Inspect Validator Scheduling

  1. Start a node with a validator address or validator private key.
  2. Submit an election, then inspect:
Invoke-RestMethod http://localhost:8080/v1/validators
Invoke-RestMethod http://localhost:8080/v1/consensus

You should see:

  • a validator snapshot version that increases when the election result is replaced
  • the persisted validator list and normalized election config
  • totalVotingPower, quorumVotingPower, currentRound, currentRoundStartedAt, and nextProposer

Inspect Signed Validator Identity

If you want the node to prove which validator it represents over the current HTTP transport, start it with a validator private key:

$env:ZEPHYR_NODE_ID="node-a"
$env:ZEPHYR_VALIDATOR_PRIVATE_KEY="<base64-pkcs8-p256-private-key>"
go run ./cmd/node

Then inspect:

Invoke-RestMethod http://localhost:8080/v1/status
Invoke-RestMethod http://localhost:8080/v1/peers

Enforce Peer Admission

If you want the current HTTP devnet to fail closed on unsigned or mismatched peers, start the node with:

$env:ZEPHYR_NODE_ID="node-a"
$env:ZEPHYR_VALIDATOR_PRIVATE_KEY="<base64-pkcs8-p256-private-key>"
$env:ZEPHYR_PEERS="http://localhost:8081"
$env:ZEPHYR_REQUIRE_PEER_IDENTITY="true"
$env:ZEPHYR_PEER_VALIDATORS="http://localhost:8081=zph_validator_b"
go run ./cmd/node

What to expect:

  • GET /v1/status reports peerIdentityRequired=true
  • GET /v1/peers shows expectedValidator, admitted, admissionError, syncState, heightDelta, per-peer incidentCount, incidentOccurrences, latestIncidentAt, the latest import, snapshot-repair, and replication-failure metadata, and durable recentIncidents history for each configured peer
  • background sync and outgoing replication use only admitted peers under this policy
  • replicated peer POST requests without a valid identity, or from validators outside the configured binding allowlist, are rejected with 403

Enable Structured Event Logs

If you want incident-friendly JSON logs while keeping the existing HTTP API surfaces, start the node with:

$env:ZEPHYR_ENABLE_STRUCTURED_LOGS="true"
go run ./cmd/node

What to expect:

  • consensus diagnostics, peer-sync incidents, and snapshot-restore recovery events are emitted as newline-delimited JSON
  • GET /v1/status, GET /v1/consensus, and GET /v1/metrics report structuredLogsEnabled=true
  • the logs are designed to pair with GET /v1/metrics, diagnostics, and peerSyncSummary rather than replace those durable views

Run A Manual Certificate-Gated Commit Flow

This is the lowest-level way to exercise the current certified block path.

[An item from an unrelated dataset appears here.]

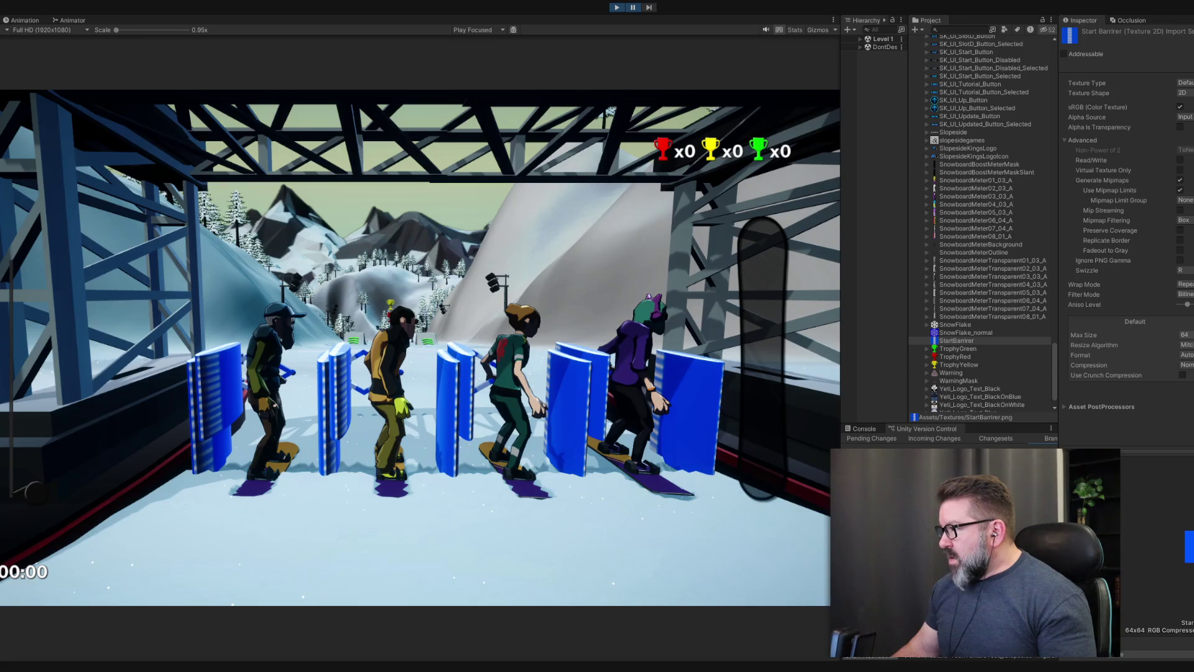
{"action": "left_click", "coordinate": [1185, 335]}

  1. Start a node with proposer scheduling and certificate enforcement enabled:
$env:ZEPHYR_NODE_ID="node-a"
$env:ZEPHYR_VALIDATOR_ADDRESS="zph_validator_a"
$env:ZEPHYR_VALIDATOR_PRIVATE_KEY="<base64-pkcs8-p256-private-key>"
$env:ZEPHYR_ENFORCE_PROPOSER_SCHEDULE="true"
$env:ZEPHYR_REQUIRE_CONSENSUS_CERTIFICATES="true"
go run ./cmd/node
  1. Make sure a validator set already exists.
  2. Queue at least one transaction in the mempool.
  3. Fetch the concrete next block candidate and the active round:
Invoke-RestMethod http://localhost:8080/v1/dev/block-template
Invoke-RestMethod http://localhost:8080/v1/consensus
  1. Build a signed proposal whose height, round, previousHash, producedAt, full transactions, ordered transactionIds, and blockHash match that template exactly.
  2. POST the proposal to /v1/consensus/proposals.
  3. Submit validator votes to /v1/consensus/votes until a quorum certificate exists for that same height, round, and blockHash.
  4. Commit that exact block template by reusing the returned producedAt timestamp:
$body = @{ producedAt = "2026-03-24T13:00:00Z" } | ConvertTo-Json
Invoke-RestMethod http://localhost:8080/v1/dev/produce-block -Method Post -ContentType 'application/json' -Body $body

Run An Automated Certified Devnet

This is the closest current path to a production-style validator flow, but it is still a first-pass timeout-driven round engine.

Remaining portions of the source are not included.